Bilgisayar mühendisliğini bilemeyeceğim ama elektronik mühendisliği okuyup, bir devreye bakarak ¨of japonlar nasıl yapmış abi bunu¨ diyen adamlar çok fazla. Öte yandan evinde, okuldaki laboratuarlarından çok daha iyi bir ortam oluşturan öğrenci de var. (ha diğerleri araya tanıdık sokarak acacip tesislerde staj yaparken bu öğrenci staj yeri bulamıyor o ayrı:D)
Yani özetle üniversitelerdeki fiziki koşullar pek iyi değil (ama üniversitelerin, tübitak'ın, sanayi bakanlığının yüksek meblağlı teşvikleri var yararlanmak isteyenler için), öğretim görevlilerinin bilgileri de çok yetersiz düzeyde; ama aslında bunlar hiçbir şekilde bahane olamaz. Bu toplumsal olarak tembelliğe çok yatkın olduğumuz için böyle ne yazık ki.
ilk cevap beren nilly nicki arkadaşın da dediği gibi bu sadece bilg. mühendisliğine has bir şey değil. her bölüm böyle bizim ülkede, diğer ülkeleri bilmiyorum ben. mesela dün işyerimde şöyle bir muhabbet döndü; bizim şef ile bosch fabrikasında çalışan bir tekniker muhabbet ediyorlar. tekniker işyerindeki mühendislerin birşeyden çakmadıklarını, okulda teorik öğrenip, iş başına geçince hiçbirşey yapamadıklarını anlamadıklarını söylüyordu. haklı da adam. bize soruyorlar nasıl işlediğin işin deyu. ne yazık ne acı değilmi? ama burada yine öğrencinin de suçu var tabi. yani okurken gidip kendini yetiştirmen lazım bir işyerinde fabrikada vs. yarı zamanlı da olsa çalışman işi kapman lazım. ben bedava çalışırım yeterki birşeyler öğreneyim dediğinizde sizi 1 yerden kovarlar 2 yerden kovarlar 3. de kabul ederler. ama öğrenciler hala uyanamadı. o 4 senelik okulu bitirince kral olacaklarıını sanıyorlar. bende sanıyordum.. 2 üni bitirdik şimdi lise mezunularının çalıştığı bir işte asgari ücretle çalışıyorum. yani hata öğrencide de var.
@daglien
bence bahsettiğiniz anlaşmazlıkta problem öğrencide değil üniversiteden yeni çıkan bireyin herşeyi yapabilmesini bekleyen teknikerde.

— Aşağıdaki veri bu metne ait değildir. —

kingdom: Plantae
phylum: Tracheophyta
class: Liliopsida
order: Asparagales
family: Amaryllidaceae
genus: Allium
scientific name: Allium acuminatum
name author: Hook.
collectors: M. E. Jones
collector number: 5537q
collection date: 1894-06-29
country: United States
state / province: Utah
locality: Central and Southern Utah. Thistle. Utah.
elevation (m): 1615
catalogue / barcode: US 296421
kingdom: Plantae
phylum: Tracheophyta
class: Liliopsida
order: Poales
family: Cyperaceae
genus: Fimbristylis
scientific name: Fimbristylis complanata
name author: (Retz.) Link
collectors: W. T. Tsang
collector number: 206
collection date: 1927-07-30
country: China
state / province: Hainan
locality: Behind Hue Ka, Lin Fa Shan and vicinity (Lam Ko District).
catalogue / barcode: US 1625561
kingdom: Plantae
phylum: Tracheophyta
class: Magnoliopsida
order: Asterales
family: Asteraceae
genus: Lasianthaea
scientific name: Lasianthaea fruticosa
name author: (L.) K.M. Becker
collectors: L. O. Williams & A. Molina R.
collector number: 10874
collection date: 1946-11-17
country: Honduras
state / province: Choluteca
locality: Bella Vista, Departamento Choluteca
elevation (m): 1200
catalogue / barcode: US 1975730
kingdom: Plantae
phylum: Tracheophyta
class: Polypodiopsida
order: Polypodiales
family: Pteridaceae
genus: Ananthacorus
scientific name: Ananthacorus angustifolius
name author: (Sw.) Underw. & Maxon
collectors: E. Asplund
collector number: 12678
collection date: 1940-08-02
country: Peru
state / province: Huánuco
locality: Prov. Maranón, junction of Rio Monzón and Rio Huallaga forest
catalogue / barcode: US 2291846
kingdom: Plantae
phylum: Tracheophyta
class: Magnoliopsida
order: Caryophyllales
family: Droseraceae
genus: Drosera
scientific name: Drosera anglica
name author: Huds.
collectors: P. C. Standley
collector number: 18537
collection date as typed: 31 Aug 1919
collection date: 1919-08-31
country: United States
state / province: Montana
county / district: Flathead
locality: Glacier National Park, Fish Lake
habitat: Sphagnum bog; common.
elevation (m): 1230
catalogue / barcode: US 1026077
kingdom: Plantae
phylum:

Tam zamanlı bir lisans okuyan öğrenciye part time köle olmadığı için kimsenin yüklenmeye hakkı yok. Gel gör ki üniversiteler de bu öğrenciye her pratik şeyi öğretemez. Sanayi çok geniş bir alan, her birini tek tek 4 senede öğretemezsiniz. Belli başlı temeller verilir ve genelde de teorik olur üniversitelerde bunlar. Girdiği yeni işte ise işi 1-2 ayda öğrenmesi beklenilir aldığı temellerle.